Know your renderer inside out. Setup a simple scene that has a little of everything in it and then start spinning values and really get a feel for what they do. It can be as dramatic as knowing one value that needs to change to take a render from a couple hours to a couple minutes, IF you know the right thing to adjust. So get to know what everything is really doing and how it works. With large scenes your probably going to have longer render times just because theres more in them. Be really smart about your test renders. Find VERY low quality settings that will render extremely fast. Even if the render quality is very poor. This is where I start, and remain until almost the end of a project. Every once in a while I'll crank settings up just to make sure something isn't messed up, but keep everything low for as long as possible. Most of the time you really just need to be able to see what is happening in the shot and all the noise and mess can be dealt with later once you know everything is working. Use region renders as much as possible. Once things are coming together and working I'll usually select one shot that best represents the sequence and push that one through to make it final. This shot will become the master shot. This way only one shot on the render farm is going to take any time and everyone else can keep working with fast renders until the look, and which passes will be needed, are all figured out. This way you also learn what settings are likely going to be for final shots and how long they will take to render. This will help you predict how much time your going to need to render all the final shots.

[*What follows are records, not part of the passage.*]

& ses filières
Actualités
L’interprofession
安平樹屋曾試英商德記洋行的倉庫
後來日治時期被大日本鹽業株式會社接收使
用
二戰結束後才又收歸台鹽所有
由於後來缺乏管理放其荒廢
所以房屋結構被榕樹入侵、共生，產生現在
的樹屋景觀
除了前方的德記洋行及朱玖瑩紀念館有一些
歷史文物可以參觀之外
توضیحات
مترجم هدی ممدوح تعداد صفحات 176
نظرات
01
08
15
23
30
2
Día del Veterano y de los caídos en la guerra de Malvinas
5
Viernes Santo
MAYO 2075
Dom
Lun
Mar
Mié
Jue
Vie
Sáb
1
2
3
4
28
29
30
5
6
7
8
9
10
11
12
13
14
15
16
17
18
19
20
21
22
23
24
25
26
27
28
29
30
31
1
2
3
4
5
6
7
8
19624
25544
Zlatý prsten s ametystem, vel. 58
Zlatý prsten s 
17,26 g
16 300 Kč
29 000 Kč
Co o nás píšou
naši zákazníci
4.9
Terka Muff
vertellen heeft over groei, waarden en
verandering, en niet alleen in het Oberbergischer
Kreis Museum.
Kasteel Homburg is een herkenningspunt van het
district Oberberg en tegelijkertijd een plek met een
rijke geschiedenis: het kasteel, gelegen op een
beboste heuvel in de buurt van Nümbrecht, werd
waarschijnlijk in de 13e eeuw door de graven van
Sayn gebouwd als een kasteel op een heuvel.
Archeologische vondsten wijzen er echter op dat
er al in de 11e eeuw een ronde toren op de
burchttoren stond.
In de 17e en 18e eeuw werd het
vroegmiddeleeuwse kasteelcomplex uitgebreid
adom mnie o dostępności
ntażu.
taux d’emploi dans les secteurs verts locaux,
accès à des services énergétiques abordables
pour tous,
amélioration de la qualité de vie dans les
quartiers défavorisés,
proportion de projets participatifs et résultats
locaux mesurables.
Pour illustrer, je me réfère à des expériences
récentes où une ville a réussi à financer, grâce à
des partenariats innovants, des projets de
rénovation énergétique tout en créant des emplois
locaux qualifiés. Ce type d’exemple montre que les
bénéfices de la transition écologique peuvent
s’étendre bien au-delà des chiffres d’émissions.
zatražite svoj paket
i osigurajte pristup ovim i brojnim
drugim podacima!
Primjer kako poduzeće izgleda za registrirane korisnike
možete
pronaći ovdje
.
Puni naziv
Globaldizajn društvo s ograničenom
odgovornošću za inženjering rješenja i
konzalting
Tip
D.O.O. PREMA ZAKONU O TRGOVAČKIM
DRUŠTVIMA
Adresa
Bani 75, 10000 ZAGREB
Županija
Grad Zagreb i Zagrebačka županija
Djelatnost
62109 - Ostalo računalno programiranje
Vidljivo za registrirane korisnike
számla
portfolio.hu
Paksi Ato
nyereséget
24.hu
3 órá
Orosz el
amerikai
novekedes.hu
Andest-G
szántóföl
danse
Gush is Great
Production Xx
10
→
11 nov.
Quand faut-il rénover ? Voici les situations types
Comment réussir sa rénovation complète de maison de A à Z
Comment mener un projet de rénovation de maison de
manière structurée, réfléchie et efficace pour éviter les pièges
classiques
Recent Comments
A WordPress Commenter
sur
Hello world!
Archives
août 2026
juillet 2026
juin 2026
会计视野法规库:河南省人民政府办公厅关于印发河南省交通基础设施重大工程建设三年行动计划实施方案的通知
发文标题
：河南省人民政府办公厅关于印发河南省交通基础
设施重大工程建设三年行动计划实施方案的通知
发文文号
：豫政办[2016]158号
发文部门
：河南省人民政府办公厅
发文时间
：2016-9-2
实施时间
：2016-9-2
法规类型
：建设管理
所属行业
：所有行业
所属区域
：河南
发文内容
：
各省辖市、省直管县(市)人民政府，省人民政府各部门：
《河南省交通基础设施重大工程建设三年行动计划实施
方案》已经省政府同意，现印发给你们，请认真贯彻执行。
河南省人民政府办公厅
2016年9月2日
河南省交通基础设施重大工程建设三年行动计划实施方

I think that just about does it. :)

Thursday, January 8, 2009

Catching up

Time is flying by. We finished up that previous photo real project I was mentioning in my last post. It was a commercial for LG brand televisions. The commercial featured a bunch of robots made up of parts from inside the television. They come to life late at night in the living room of a modern looking home and have themselves a little rave party. Then the owners of the house come home and they all scurry back into the television and hide. The designs for the robots were pretty cool and were VERY highly detailed. The commercial featured live action background plates with CG robots. This project was animated in Maya, with all the lighting and rendering done in Max/Vray. It was refreshing to be back in software that I knew very well. The project went very smoothly once all the characters were approved. All the characters were highly reflective and had a large range of material types on them. Everything from chrome and etched metals to glass, plastics, translucent bits and glowing LED lights. I learned a fair amount about eliminating grain in Vray on this project. Rendertimes were fantastic considering the complexity. We were using full 360 HDR light rigs with GI, glossy reflections, glossy refractions, translucency, 3d motion blur and DOF all rendered in camera. The longest frame times were just under 4 hours for shots where the character completely filled the frame. Most shots were 45 minutes or less for final renders. The commercial is being shown over seas, unfortunately. I'm not sure when or if it will be shown here in the US.

I'm currently working on a commercial for Sobe which will be shown durring the super bowl. This project is pretty intense. We're nearing the end though. I can't give any details about it yet, but it is being animated in Maya and rendered out of Lightwave. I was a little worried jumping back into Lightwave after being out of it on the LG spot for a couple months. Suprisingly, it all came back to me pretty quickly. We're about a week away from delivery and unless there are some last minute "gotcha's" we should deliver right on time. Now that I said that I'm sure to get a big list of notes ;) .

There is a pretty good chance on the next project I'm on I'll be modeling the main character. Should be interesting considering I'm more of an environment/lighting guy. I'm learning that Blur's artists are a lot more specialized than here at DD (at least in commercials). A generalist here really does do some of everything.